My emotional life involves a lot of talking. I was sexually abused as a child and kept the secret well into my adulthood. Holding in that pain took me to some dark places in terms of depression and anxiety and so now I don’t hold back much. I am most secure around people who can make room for my feelings. I am drawn to people who are willing to share the life experiences that inform their behavior. Understanding someone’s pain and joy helps me to be more empathetic.
Enter my eight year old son Bobby, who has Down syndrome and is largely non verbal. The words and phrases he does use mostly reflect his wants and needs. Certainly he is more than capable of expressing his displeasure with day-to-day inconveniences, but his deeper emotional life is largely unknowable to me. My task, then, is to appropriately tend to Bobby’s emotional needs even though I am not getting the sort of conversation from him that I rely on from others.
The greatest challenge I have had in this regard occurred a year and a half ago when Bobby’s beloved Aunt Lucille passed away suddenly. Explaining death to a child is a hard task under any circumstances. Bobby’s inability to provide direct feedback only compounded the difficulty. I could do my best to explain the situation but would not have the opportunity to correct misunderstandings or answer questions.
Ways to Experience Grief
I considered telling him the story of God and angels. However, our family doesn’t practice a religion and I didn’t want to tell him a story I don’t believe just because it would save me some angst. Moreover, tying up a momentous event into such a story doesn’t leave much room for Bobby to experience his own feelings. He is not sophisticated enough to balance Lucille’s salvation and his own loss. Honestly, most of us aren’t sophisticated enough.
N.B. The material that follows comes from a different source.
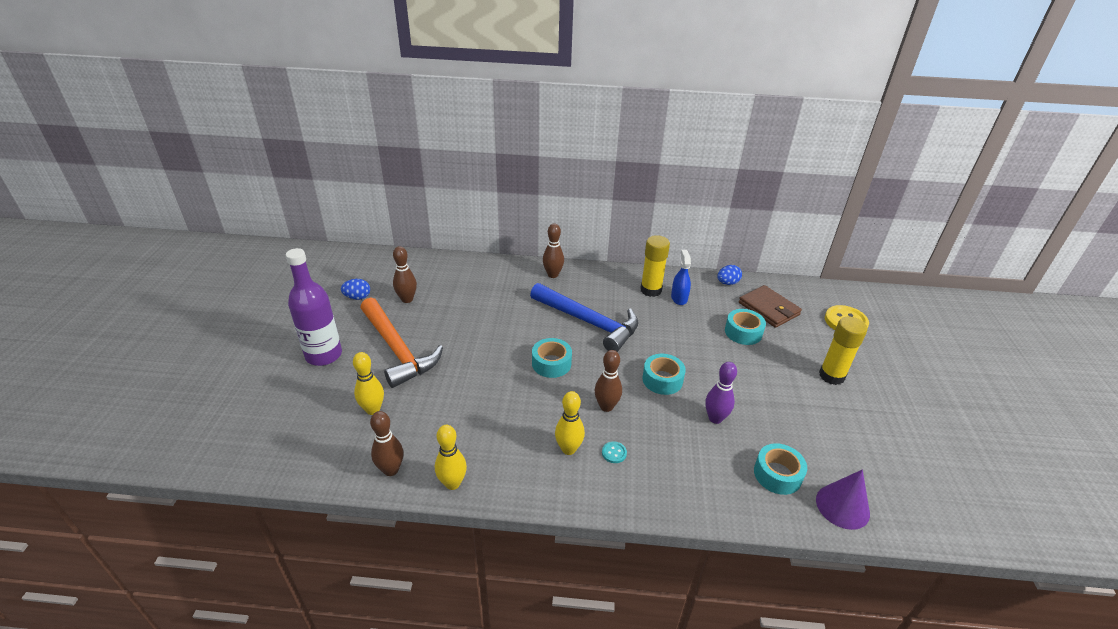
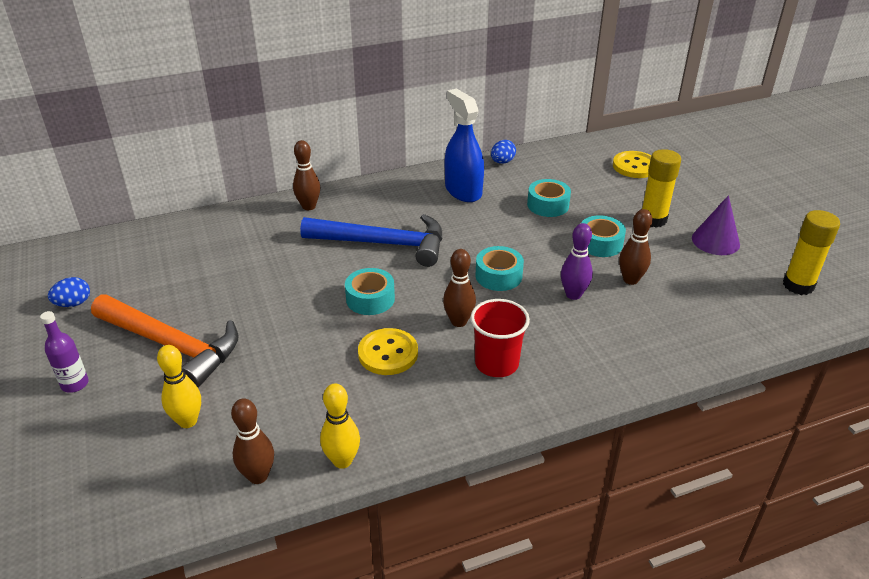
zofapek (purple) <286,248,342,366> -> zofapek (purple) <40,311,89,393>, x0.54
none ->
I also firmly believe that part of an inclusive life for Bobby involves him experiencing the pain as well as the joys of living in this world. I have lost my parents and a sibling. I know the hole that is left, but I have learned to have faith that time lessens our pain and allows us to find happiness even as we live with loss. Bobby will face other losses; he needs to develop a patience with experiencing grief.
So I explained Aunt Lucille’s death to him the best I could, telling him that we all loved her but we wouldn’t see her again. My family did a private visitation where Bobby first told his aunt to “wake up,” but then studied her for a long while, eventually breaking his connection to her body. Whatever he understood about what happened to Lucille, he did seem to get that her body in that state was different than the spirit he loved.
Then I waited and watched. Of course what I wanted to do was to talk about the death with Bobby, but I tried to be conscious that revisiting the loss satisfied my needs, not his. Obsessing over the topic with him was more likely to create anxiety than comfort. Instead, I waited for him to express his emotions as he felt them.
For weeks after Lucille’s death, Bobby cried every Sunday morning at the time when we traditionally had taken his aunt to brunch. He was sad when we visited her house to check for mail and phone messages. I resisted the urge to distract him or try to minimize the situation at these times, instead just being present with him.
A year and a half later, Bobby’s resilience has seen him through the months after Aunt Lucille’s death, but I don’t have any real idea about his understanding of what happened. At his age, I had only lost distant relatives and I understood death as something that made my parents sad for a few days. I hope Bobby doesn’t equate death with his mother emotionally hovering around him for weeks, but who knows? I am just muddling through with my belief that emotions are healthiest when they are out in the open, even if they cannot be spoken.